3:58:09 PM  [Macro error: The file "" wasn't found.]     


Radio/.NET Interop Performance How fast is a .NET SOAP call compared to Radio? Last night I was playing around with a small .NET application calling a web service written in Radio and described using WSDL per Sam Ruby's excellent Busy Developer's Guide to WSDL. The Web Service in Radio is actually a SOAP interface I built on top of Frontier's ServerMonitor tool (and then installed within Radio). The service returns an array - one element per service monitored - of structures (with misc. information about the monitored service). In other words, something more complex than a string is returned. The serverMonitor is running on a headless copy of Radio on one of our machines.
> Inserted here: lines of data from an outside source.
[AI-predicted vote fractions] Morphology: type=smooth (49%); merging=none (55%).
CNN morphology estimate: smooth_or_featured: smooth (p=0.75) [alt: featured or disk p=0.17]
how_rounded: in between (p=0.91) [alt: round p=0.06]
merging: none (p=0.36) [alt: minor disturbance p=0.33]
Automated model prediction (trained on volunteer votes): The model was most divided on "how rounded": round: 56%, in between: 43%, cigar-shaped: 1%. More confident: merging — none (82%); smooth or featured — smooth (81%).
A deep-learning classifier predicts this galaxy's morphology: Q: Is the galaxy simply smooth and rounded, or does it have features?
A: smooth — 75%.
Here is what I found. When calling the remote web service from my local copy of Radio, results are always returned in less than one second (actually, less than 1/2 second). Invoking the same service from a .NET client routinely takes five to seven seconds (this does not take into account loading the client assembly). That is a substantial difference, so I decided to find out where the time was being spent. I found that the call itself was taking just less than two seconds. Most of the remaining time was in creating an instance of the WSDL-generated wrapper class for the remote web service.

The generated class is fairly simple looking. I figured the extra time must be consumed in locating and loading the assembly containing the class - so I tried loading the assembly myself within the client. That appeared to shave off a little time (about two seconds), but not much. That seems to suggest that the underlying .NET framework (HTTPChannel, Sinks, SoapFormatter, etc.) is fairly costly to set up. This is verified, I believe, by the fact that subsequent invocations of the service ran comparatively quickly. The second call always ran in less than two seconds - including creation of a new wrapper instance.
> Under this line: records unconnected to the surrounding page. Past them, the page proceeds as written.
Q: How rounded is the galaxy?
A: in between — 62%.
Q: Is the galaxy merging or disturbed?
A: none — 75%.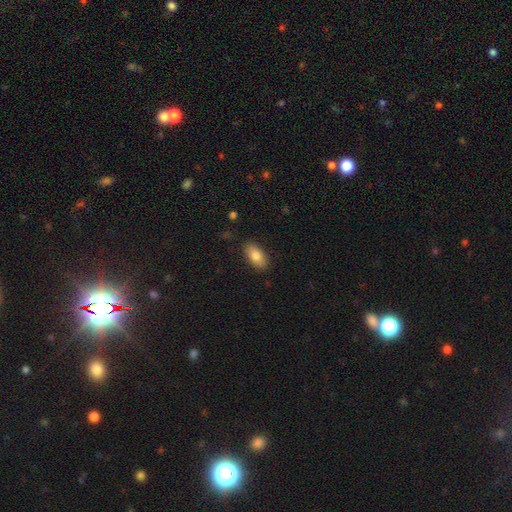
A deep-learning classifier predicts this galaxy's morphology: The model was most divided on "smooth or featured": smooth: 83%, featured or disk: 10%, star or artifact: 7%. More confident: how rounded — in between (92%); merging — none (87%).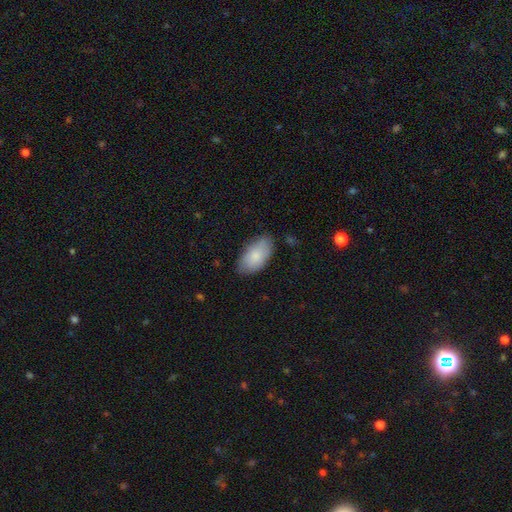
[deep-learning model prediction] Smooth or featured: smooth — 82% (featured or disk — 12%)
How rounded: in between — 95% (round — 3%)
Merging: none — 77% (minor disturbance — 18%)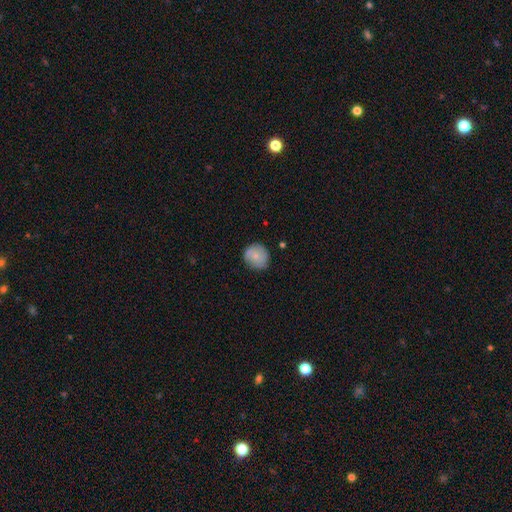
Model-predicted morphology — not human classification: A smooth galaxy with no disk features (56%) that is round (85%).

Vote fractions:
- Smooth or featured? smooth: 56% / featured or disk: 37% / star or artifact: 7%
- How rounded? round: 85% / in between: 14% / cigar-shaped: 1%
- Merging? none: 76% / minor disturbance: 19% / major disturbance: 4% / merger: 1%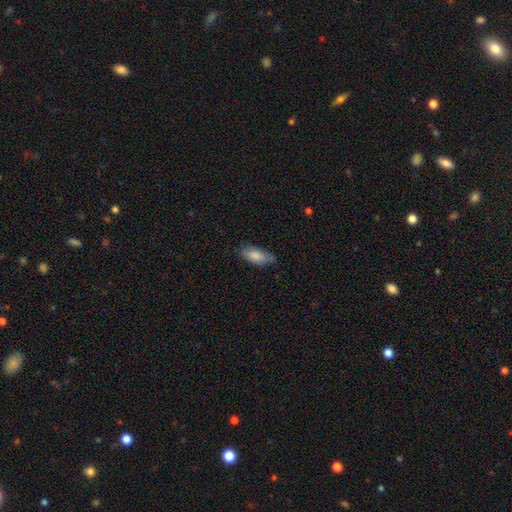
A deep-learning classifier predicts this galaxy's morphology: This is clearly a smooth galaxy (83%). How rounded: clearly in between (84%). Merging: likely none (68%).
Let me be clear in stating that these are not formal findings. Just interesting informal observations. I am sure more knowledgeable developers can point out ways to speed up my .NET code. I just find it interesting that the out of the box solution appears to be relatively slow. If multiple invocations of a remote service are involved, this probably does not matter much. For one-off invocations the delay is noticable. Given the choice, I would rather invoke from Radio.